In Altibase, log files are not circularly recreated by creating only a certain number of log files, but log files are automatically created continuously as long as the log is created. Therefore, unnecessary log files must be deleted periodically to prevent disk full.
Log files are deleted when the checkpoint is executed, and log files under the following conditions cannot be deleted.
(1) Log file referenced by the transaction currently in progress
(2) Log file that needs to be referenced in replication because replication transmission is not possible
(3) Log file referenced by the CLR log (Abbreviation for Compensation Log Record, the type of log record created when a transaction is rolled back)
Therefore, if the replication data transmission is slow for some reason, the log file cannot be deleted and disk full may occur.
If log files are not deleted due to a replication problem, the user can specify the maximum number of log files that can be kept in replication to prevent disk full.
If the number of log files that have not been deleted exceeds this number, even if the replication data has not been transmitted, the replication data is abandoned and the log file is deleted to prevent the disk to be full.
In this way, the phenomenon of deleting log files necessary for replication even though replication data is not transmitted is called replication give-up.
When replication give-up occurs, data inconsistency between both active and standby servers may occur, resulting in serious problems.
To prevent replication give-up, the user must ensure that network speeds that can affect replication performance are always stable.
In addition, in order to avoid give-up even in abnormal conditions such as power failure or network disconnection, consider the worst-case and increase the value of the property so that give-up does not occur.
REPLICATION_MAX_LOGFILE = 400
The unit of this property means the number of log files, and if it is set to 400 as in the example above, if the number of log files that have not been deleted currently is 400 or more, a replication give-up occurs.
The user can set how to restart the replication after a brief pause after exceeding the value set by the REPLICATION_MAX_LOGFILE property.
REPLICATION_SENDER_START_AFTER_GIVING_UP = 1 (default)
If set to 0, the replication "restart SN" (that is, the value of the XSN column of the SYS_REPLICATIONS_ meta table) is initialized to -1, and the replication is stopped.

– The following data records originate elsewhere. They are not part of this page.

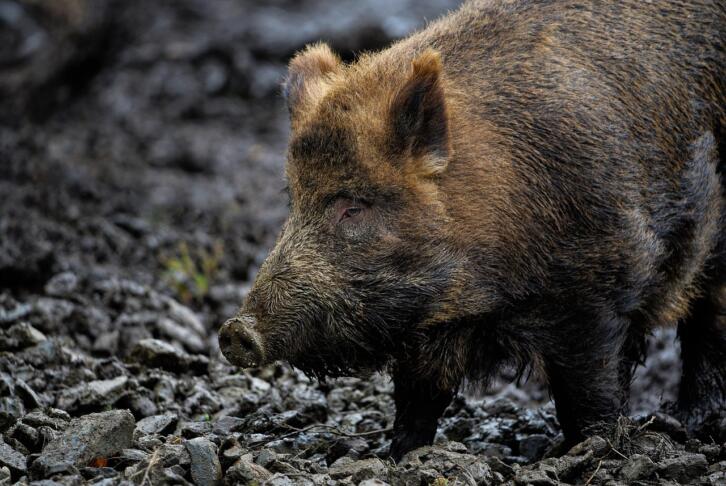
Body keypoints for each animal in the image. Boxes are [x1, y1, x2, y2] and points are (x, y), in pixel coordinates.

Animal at [219, 0, 726, 460]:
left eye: (353, 207)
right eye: (294, 200)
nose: (235, 332)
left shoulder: (601, 282)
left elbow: (589, 392)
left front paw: (589, 450)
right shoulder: (426, 329)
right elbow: (416, 398)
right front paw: (398, 455)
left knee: (709, 323)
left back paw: (683, 423)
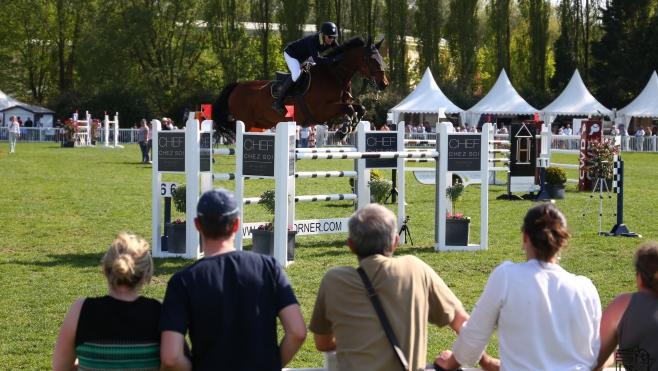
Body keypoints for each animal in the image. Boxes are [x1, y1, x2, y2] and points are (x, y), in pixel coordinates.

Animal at [211, 36, 384, 141]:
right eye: (370, 59)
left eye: (381, 58)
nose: (384, 83)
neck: (334, 76)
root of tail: (237, 86)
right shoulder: (322, 110)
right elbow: (349, 108)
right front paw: (342, 131)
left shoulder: (336, 108)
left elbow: (358, 108)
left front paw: (349, 128)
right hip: (246, 121)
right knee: (231, 127)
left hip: (261, 123)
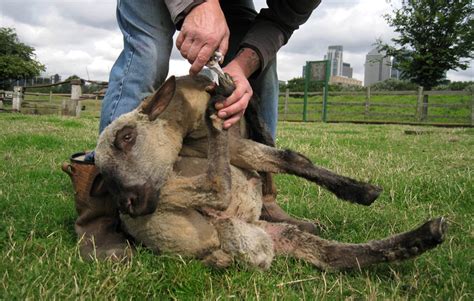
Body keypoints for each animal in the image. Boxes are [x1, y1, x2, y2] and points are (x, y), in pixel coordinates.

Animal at [94, 75, 446, 270]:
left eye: (127, 138)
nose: (127, 204)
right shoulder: (226, 146)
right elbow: (288, 158)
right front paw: (360, 191)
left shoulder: (240, 129)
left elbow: (286, 155)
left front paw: (358, 191)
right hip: (194, 208)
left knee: (327, 255)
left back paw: (420, 239)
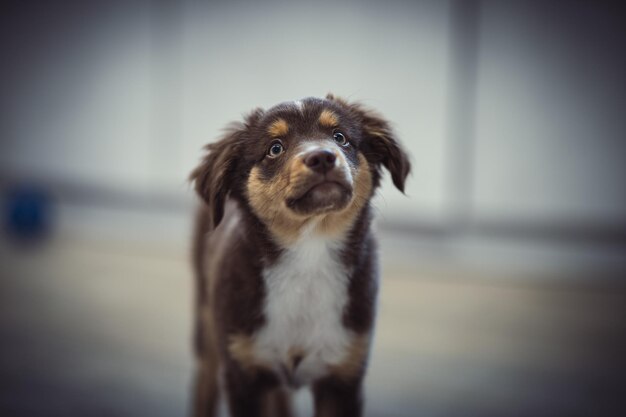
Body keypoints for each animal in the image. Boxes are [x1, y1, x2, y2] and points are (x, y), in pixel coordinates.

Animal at [191, 94, 410, 416]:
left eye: (340, 137)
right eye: (275, 148)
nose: (322, 157)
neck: (309, 254)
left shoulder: (344, 375)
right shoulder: (242, 372)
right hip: (207, 326)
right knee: (205, 381)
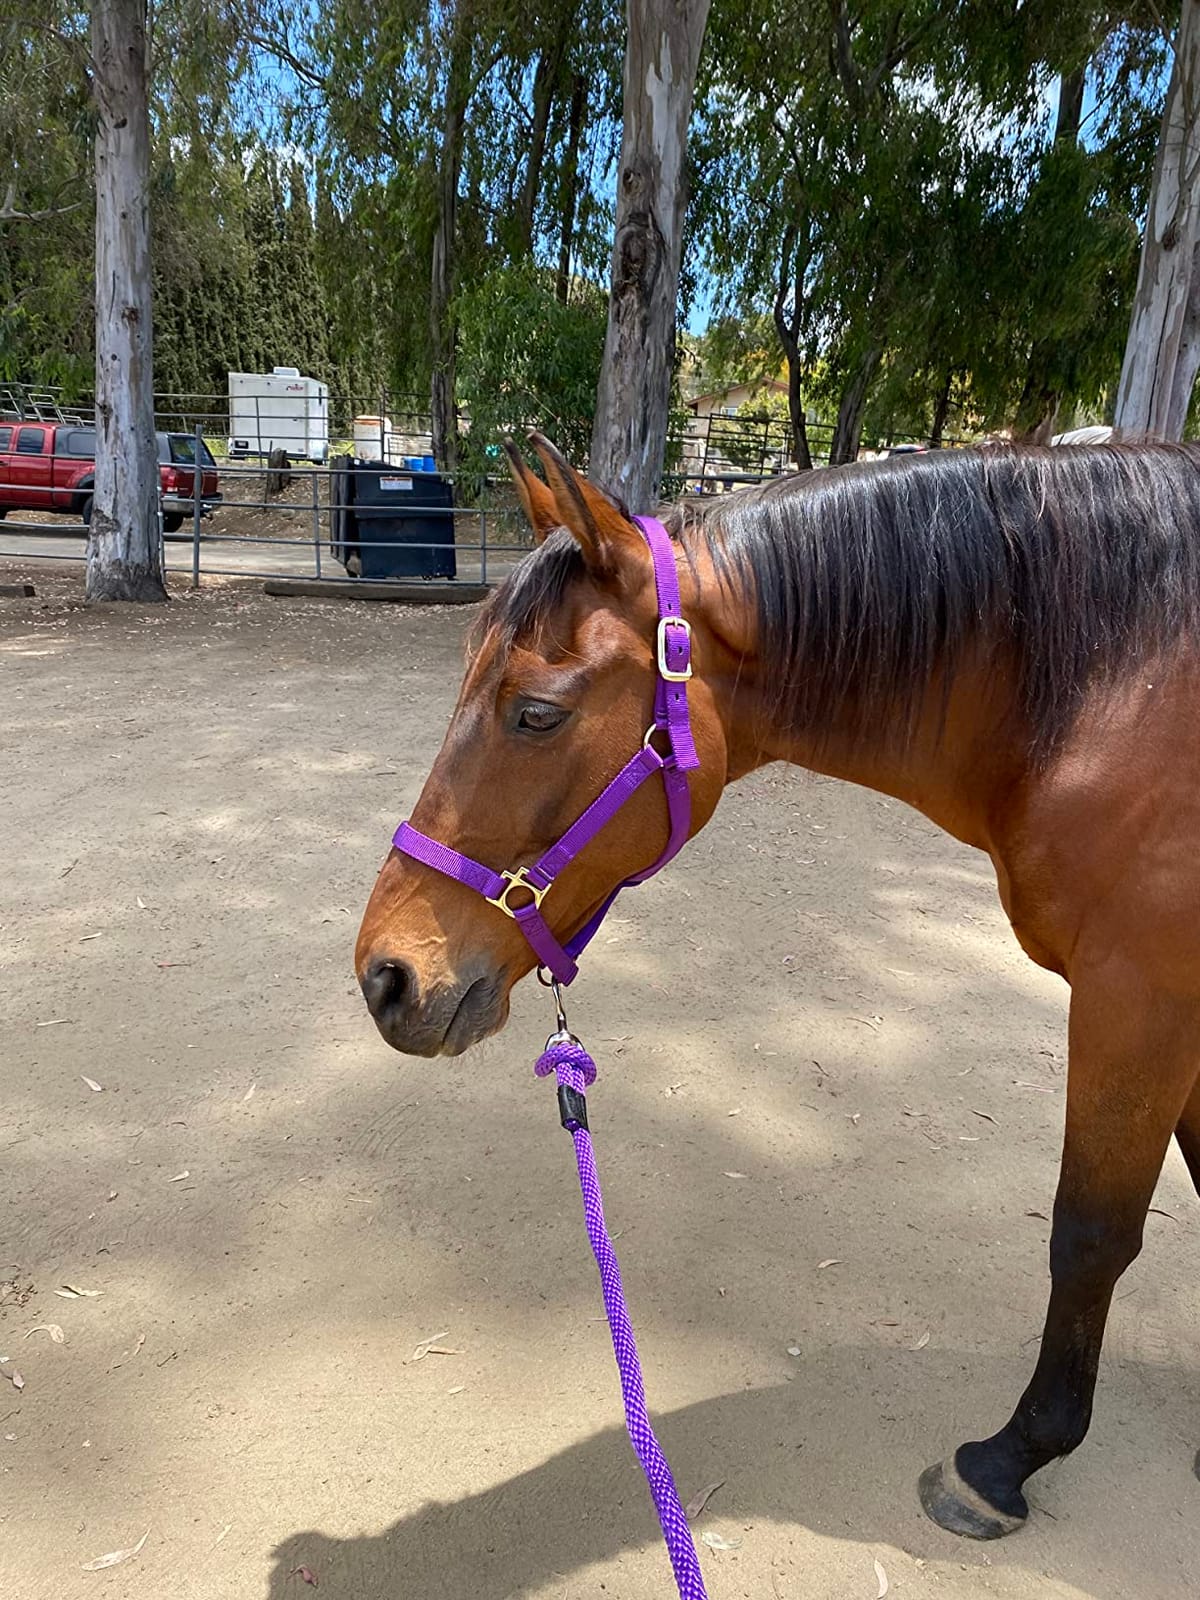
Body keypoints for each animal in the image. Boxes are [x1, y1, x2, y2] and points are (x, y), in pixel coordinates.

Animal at [356, 431, 1200, 1542]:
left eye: (537, 712)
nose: (386, 975)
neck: (1116, 695)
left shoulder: (1138, 1001)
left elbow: (1090, 1233)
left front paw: (1010, 1457)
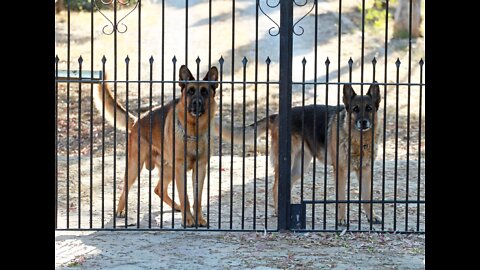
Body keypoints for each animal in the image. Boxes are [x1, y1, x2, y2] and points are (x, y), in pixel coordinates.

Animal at [94, 66, 218, 228]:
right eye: (190, 91)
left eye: (204, 92)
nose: (196, 103)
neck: (194, 131)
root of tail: (137, 120)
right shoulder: (180, 168)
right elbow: (185, 197)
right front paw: (188, 220)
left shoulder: (200, 168)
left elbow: (197, 199)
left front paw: (199, 219)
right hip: (135, 166)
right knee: (125, 188)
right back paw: (120, 210)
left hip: (169, 170)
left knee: (159, 189)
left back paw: (175, 206)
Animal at [218, 83, 382, 226]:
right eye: (355, 109)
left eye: (369, 108)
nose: (363, 122)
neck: (358, 141)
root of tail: (277, 115)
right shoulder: (340, 171)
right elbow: (341, 198)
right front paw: (341, 219)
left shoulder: (366, 171)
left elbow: (368, 197)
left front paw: (372, 216)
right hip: (286, 163)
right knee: (275, 187)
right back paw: (279, 211)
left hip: (299, 169)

Then, the value of the IS_STARTED column of the SYS_REPLICATIONS_ meta table is changed to 0.
When set to 1, the value of "Restart SN" for replication is changed to the last (largest) SN of the current log file, and replication is performed again from this "Restart SN".
A check of whether a give-up needs to be performed is made when the checkpoint is performed.
This is because the log file is deleted at a checkpoint.
When give-up occurs, the give-up time is recorded in the replication meta table.
iSQL> set vertical on; iSQL> select replication_name, is_started, give_up_time from SYSTEM_.SYS_REPLICATIONS_; REPLICATION_NAME : REP1 IS_STARTED : 1 GIVE_UP_TIME : 1 row selected.
REPLICATION_NAME : Replication name
IS_STARTED : Whether the replication has started (start 1, stop 0)
GIVE_UP_TIME : The date and time that the replicated was most recently given up.